%%
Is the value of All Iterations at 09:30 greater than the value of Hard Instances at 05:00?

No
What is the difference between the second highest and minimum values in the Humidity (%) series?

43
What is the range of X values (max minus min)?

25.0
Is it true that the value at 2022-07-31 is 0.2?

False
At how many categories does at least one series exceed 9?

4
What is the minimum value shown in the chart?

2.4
%%
%%
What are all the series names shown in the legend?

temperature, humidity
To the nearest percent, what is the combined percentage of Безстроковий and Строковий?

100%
%%
**EXERCISE PROMPT**
Arrange the records from the line with "Is the value" to the line with "What is the range" as a numbered list, leaving out blank lines and keeping each line's wording unchanged.

**SOLVED EXERCISE**
1. Is the value of All Iterations at 09:30 greater than the value of Hard Instances at 05:00?
2. No
3. What is the difference between the second highest and minimum values in the Humidity (%) series?
4. 43
5. What is the range of X values (max minus min)?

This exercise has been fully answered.